Kurtam 27.05.2022 | 06:06
Ein Wechsel des Therapeuten ist nicht möglich, da die hier alle eine Wartezeit von 12 Monaten und mehr haben. Die Therapeutin hat ja eine Rehaempfehlung geschrieben, aber die ist zu alt sagt die DRV, sie nebeligen einen aktuellen Befund. Ein Psychiater, der den Patienten nicht kennt, schreibt auch keine Arztberichten. Das gesamte Problem ist der Therapeutenmangel und die Therapeuten Pause. Das versteht die DRV irgendwie nicht. Die schreiben, man soll zur Therapie zu Hause gehen, weil sie keine Reha bezahlen wollen, aber das man zu Hause nichts bekommt, ist denen völlig egal weil das ja die Angelegenheit der Krankenkasse ist. Andere Leute bekommen auch eine Reha wie machen die das? Ich zahle seit über 30 Jahren ein. Manchmal denke ich, es wird ausgewürfelt wer eine Reha bekommt und wer nicht.
docham 27.05.2022 | 09:47
"Das gesamte Problem ist der Therapeutenmangel und die Therapeuten Pause. Das versteht die DRV irgendwie nicht.
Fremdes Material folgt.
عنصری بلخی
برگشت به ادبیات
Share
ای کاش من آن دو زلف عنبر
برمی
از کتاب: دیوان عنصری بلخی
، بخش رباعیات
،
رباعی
Die schreiben, man soll zur Therapie zu Hause gehen, weil sie keine Reha bezahlen wollen, aber das man zu Hause nichts bekommt, ist denen völlig egal weil das ja die Angelegenheit der Krankenkasse ist." Ihnen würde anscheinend eine Fortführung der bisher von der Krankenkasse finanzierten Therapie reichen. Sie bestätigen damit die Entscheidung der DRV, dass Sie eigentlich keine Reha brauchen. Und deshalb kann die DRV keine Reha bewilligen. Es gibt nämlich einfach keine rechtliche Grundlage, nach der die DRV eine Reha zahlen kann, nur weil die Krankenkasse nicht mehr zahlen kann/will bzw. Ihre Therapeuten keinen entsprechenden Bericht schreiben. Dass Sie sich in dieser Situation vom Gesundheitswesen im Stich gelassen fühlen, kann ich nachvollziehen. Aber entweder Sie können etwas mit den Lösungsansätzen von Frage anfangen oder Sie müssen nochmal mit Ihrem behandelnden Arzt über Ihren Reha-Bedarf reden.